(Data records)

-------

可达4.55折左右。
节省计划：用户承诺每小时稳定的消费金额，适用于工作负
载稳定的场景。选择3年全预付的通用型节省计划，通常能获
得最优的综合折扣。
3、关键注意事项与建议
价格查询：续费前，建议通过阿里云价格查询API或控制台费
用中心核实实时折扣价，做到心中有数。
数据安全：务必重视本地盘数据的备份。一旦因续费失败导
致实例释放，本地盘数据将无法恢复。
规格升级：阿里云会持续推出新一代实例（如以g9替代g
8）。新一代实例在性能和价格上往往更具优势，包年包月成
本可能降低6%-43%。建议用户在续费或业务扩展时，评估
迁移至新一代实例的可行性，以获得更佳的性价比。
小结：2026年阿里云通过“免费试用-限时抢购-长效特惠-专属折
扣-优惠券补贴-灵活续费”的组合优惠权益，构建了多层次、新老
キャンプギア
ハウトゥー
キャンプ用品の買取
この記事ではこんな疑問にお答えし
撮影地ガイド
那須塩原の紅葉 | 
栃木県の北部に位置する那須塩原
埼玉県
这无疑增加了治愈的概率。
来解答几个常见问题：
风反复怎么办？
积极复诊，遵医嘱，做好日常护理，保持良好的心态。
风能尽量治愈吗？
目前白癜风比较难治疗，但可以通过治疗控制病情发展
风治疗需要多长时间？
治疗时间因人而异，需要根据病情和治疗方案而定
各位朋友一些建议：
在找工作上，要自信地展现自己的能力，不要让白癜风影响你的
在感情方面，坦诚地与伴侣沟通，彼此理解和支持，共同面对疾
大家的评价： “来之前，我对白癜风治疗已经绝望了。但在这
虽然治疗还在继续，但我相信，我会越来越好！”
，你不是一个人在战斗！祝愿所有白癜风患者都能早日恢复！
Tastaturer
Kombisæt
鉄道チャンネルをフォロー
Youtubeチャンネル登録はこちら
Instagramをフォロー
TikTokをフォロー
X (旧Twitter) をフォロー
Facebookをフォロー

-------

▶ [Description of the task] Exactly reproduce the lines of the entries above, from the one containing "积极复诊，遵医嘱，做好日常护理，保持良好的心态。" to the very last, and no others.

▶ [Answer to the problem]
积极复诊，遵医嘱，做好日常护理，保持良好的心态。
风能尽量治愈吗？
目前白癜风比较难治疗，但可以通过治疗控制病情发展
风治疗需要多长时间？
治疗时间因人而异，需要根据病情和治疗方案而定
各位朋友一些建议：
在找工作上，要自信地展现自己的能力，不要让白癜风影响你的
在感情方面，坦诚地与伴侣沟通，彼此理解和支持，共同面对疾
大家的评价： “来之前，我对白癜风治疗已经绝望了。但在这
虽然治疗还在继续，但我相信，我会越来越好！”
，你不是一个人在战斗！祝愿所有白癜风患者都能早日恢复！
Tastaturer
Kombisæt
鉄道チャンネルをフォロー
Youtubeチャンネル登録はこちら
Instagramをフォロー
TikTokをフォロー
X (旧Twitter) をフォロー
Facebookをフォロー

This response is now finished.